In humans, mild cognitive impairments have been associated with third window syndrome including SSCD prior to surgical treatment. These impairments have been shown to improve after surgery repair. In our recent gerbil SSCD model publication we showed that the site of dehiscence was spontaneously resurfaced via osteoneogenesis in the weeks following fenestration which is accompanied by a peak in c+VEMP amplitude and ABR threshold shift at post day 7 that progressively returned towards baseline between post days 14 and 21 (22). The duration required for resurfacing was a function of fenestration size. Therefore, we tracked the relationship between behavioral performance, and physiological measures associated with SSCD diagnostic findings (ABRs, c+VEMPs), and recovery as the SSCD spontaneously resurfaced.

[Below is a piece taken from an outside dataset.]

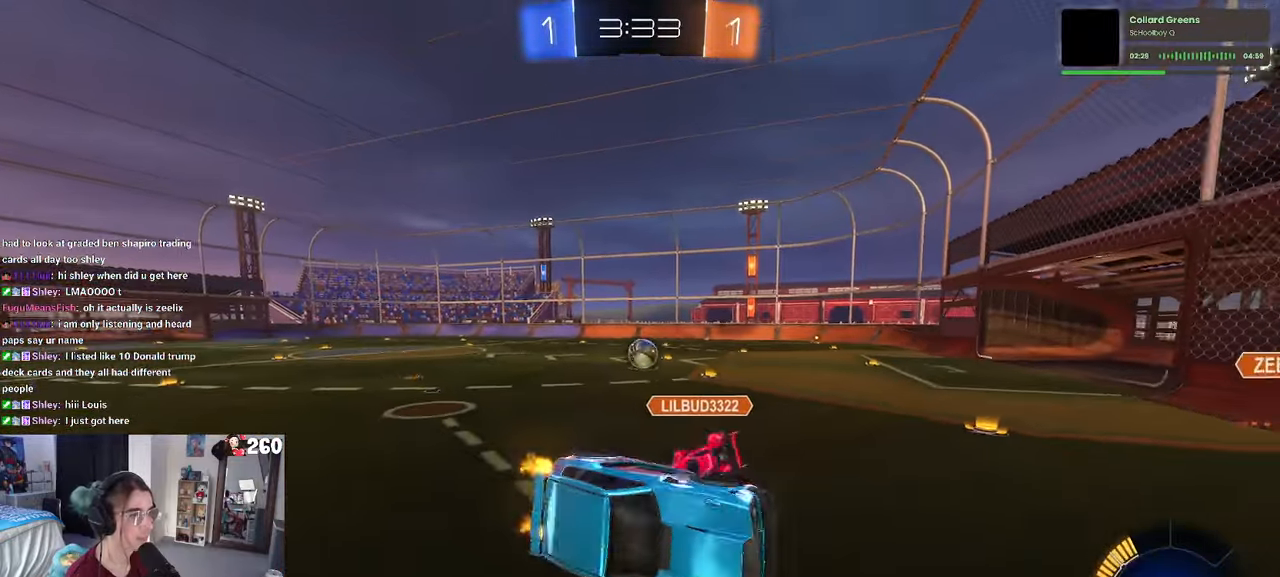
{"buttons": [], "left_stick": "left", "right_stick": "center", "events": [[83, "left_stick", "left"], [100, "SQUARE", "up"], [283, "left_stick", "center"], [500, "left_stick", "left"]]}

SSCD induced cognitive impairments in an auditory and visual Go-NoGo task
Because there is a mild hearing impairment associated with SSCD we ran an auditory and visual version of the discrimination task to test for modality specific effects on behavioral performance. For each modality (auditory/visual) a hard and easy version of the task was used to identify if task difficulty was a factor in SSCD cognitive impairment. Figure 1 shows the learning curves for both tasks and the behavioral impairments associated with the peak of the ABR threshold shift and c+VEMP amplitude increase (post day 6, 7, 8) and the progressive shift towards baseline as the dehiscence undergoes resurfacing (post day 13, 14, 15). Figure 1A shows the learning curves over 10 days of behavioral testing for both versions and difficulty levels of the task. Criterion was set at a d-prime of 1.5, thus both the easy auditory discrimination task and easy visual discrimination task were learned at the same rate, with a similar delay in learning the more difficult task.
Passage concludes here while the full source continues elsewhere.